[Entries shown]
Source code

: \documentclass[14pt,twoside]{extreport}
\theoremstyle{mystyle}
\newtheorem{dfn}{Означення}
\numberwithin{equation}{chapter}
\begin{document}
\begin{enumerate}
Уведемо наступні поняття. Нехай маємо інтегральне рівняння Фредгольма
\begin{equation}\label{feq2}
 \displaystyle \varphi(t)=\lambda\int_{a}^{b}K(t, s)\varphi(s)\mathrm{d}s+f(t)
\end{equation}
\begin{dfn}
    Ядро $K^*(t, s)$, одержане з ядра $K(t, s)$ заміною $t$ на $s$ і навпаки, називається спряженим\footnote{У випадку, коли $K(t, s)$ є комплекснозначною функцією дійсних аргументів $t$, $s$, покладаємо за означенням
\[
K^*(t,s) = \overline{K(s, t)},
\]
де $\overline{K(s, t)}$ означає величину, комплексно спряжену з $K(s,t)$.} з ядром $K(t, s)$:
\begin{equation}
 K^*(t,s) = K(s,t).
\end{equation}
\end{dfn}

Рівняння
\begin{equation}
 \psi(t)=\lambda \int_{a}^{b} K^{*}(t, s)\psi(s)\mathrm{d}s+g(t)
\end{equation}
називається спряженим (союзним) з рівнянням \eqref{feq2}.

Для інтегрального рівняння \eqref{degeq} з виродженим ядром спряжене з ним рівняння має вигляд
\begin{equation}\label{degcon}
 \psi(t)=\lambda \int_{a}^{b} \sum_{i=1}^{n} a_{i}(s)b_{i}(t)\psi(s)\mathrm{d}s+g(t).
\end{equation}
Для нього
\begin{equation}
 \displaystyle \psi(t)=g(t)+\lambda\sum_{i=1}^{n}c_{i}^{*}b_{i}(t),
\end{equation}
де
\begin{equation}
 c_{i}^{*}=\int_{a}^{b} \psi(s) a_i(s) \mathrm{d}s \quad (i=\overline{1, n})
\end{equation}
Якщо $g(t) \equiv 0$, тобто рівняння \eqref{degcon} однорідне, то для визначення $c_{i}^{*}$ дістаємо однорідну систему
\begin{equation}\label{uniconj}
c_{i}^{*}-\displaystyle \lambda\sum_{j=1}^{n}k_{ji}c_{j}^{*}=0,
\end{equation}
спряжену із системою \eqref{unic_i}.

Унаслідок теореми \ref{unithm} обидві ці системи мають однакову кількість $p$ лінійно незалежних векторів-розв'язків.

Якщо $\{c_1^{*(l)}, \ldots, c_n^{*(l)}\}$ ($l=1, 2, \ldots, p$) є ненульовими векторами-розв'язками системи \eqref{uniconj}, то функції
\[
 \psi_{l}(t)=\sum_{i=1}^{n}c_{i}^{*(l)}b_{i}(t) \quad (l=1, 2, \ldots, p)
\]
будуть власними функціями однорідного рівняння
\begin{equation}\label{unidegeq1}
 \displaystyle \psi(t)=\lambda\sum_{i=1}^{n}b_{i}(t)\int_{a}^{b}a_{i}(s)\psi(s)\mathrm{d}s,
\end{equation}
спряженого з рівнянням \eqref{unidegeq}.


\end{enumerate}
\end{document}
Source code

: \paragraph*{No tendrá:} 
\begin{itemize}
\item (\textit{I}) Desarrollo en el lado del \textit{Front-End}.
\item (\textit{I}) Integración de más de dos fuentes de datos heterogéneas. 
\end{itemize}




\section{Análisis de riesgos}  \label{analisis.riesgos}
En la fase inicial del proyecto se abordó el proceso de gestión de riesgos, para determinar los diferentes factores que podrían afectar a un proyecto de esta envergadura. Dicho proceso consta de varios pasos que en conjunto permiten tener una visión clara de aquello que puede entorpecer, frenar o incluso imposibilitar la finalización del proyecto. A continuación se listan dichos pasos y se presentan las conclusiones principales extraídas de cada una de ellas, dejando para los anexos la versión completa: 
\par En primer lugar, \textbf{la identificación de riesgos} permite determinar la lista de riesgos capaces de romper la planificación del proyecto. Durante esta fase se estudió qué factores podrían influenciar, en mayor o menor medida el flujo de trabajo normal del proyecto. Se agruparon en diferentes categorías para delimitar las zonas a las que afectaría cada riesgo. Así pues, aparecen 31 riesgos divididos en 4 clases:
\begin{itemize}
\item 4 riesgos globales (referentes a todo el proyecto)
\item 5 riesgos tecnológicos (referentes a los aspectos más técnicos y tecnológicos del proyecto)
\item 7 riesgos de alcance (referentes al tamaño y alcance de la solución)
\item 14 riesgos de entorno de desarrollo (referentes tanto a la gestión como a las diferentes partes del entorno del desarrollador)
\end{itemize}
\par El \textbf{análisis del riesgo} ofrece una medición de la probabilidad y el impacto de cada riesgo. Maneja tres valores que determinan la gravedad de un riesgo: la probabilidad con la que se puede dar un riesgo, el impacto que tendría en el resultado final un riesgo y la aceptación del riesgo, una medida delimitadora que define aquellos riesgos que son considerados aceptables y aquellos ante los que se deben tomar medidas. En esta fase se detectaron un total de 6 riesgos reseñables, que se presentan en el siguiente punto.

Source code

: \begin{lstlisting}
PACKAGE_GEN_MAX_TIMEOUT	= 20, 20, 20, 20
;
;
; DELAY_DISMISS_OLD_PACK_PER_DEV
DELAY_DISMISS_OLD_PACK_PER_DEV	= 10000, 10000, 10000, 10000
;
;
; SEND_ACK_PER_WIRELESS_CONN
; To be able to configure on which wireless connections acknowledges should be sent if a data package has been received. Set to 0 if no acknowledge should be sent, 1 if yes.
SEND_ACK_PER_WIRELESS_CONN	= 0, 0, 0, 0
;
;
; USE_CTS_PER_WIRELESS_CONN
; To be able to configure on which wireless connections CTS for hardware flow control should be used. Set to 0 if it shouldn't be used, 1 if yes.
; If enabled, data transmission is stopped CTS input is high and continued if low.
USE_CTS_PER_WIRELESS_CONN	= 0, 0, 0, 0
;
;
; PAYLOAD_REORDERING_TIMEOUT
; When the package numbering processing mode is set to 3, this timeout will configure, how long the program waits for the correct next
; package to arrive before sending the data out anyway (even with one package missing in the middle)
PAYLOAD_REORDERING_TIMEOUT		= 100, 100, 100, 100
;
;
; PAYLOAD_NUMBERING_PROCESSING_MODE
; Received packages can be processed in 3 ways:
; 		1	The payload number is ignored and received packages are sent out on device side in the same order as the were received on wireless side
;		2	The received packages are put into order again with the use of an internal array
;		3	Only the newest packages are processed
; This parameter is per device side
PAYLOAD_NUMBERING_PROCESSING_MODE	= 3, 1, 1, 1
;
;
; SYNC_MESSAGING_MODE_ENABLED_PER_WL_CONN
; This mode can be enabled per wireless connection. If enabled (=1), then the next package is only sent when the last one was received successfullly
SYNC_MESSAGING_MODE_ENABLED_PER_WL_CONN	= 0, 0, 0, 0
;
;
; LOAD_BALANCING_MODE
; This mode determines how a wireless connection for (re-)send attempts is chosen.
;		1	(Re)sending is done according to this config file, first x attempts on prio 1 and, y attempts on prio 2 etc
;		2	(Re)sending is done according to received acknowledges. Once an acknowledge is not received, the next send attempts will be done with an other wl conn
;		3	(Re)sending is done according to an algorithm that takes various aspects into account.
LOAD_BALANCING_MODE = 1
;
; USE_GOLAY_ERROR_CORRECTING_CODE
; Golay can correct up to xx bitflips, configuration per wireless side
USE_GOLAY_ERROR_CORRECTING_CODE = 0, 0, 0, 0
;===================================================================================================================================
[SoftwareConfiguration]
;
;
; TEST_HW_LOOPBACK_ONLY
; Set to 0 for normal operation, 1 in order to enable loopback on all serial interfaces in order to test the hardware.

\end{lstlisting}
[/Entries shown]
### Exercise directions
Every line from the one containing "per wireless side" through the last line of the entries should be output exactly; nothing else belongs in the reply.

### Result of this exercise
; Golay can correct up to xx bitflips, configuration per wireless side
USE_GOLAY_ERROR_CORRECTING_CODE = 0, 0, 0, 0
;===================================================================================================================================
[SoftwareConfiguration]
;
;
; TEST_HW_LOOPBACK_ONLY
; Set to 0 for normal operation, 1 in order to enable loopback on all serial interfaces in order to test the hardware.

\end{lstlisting}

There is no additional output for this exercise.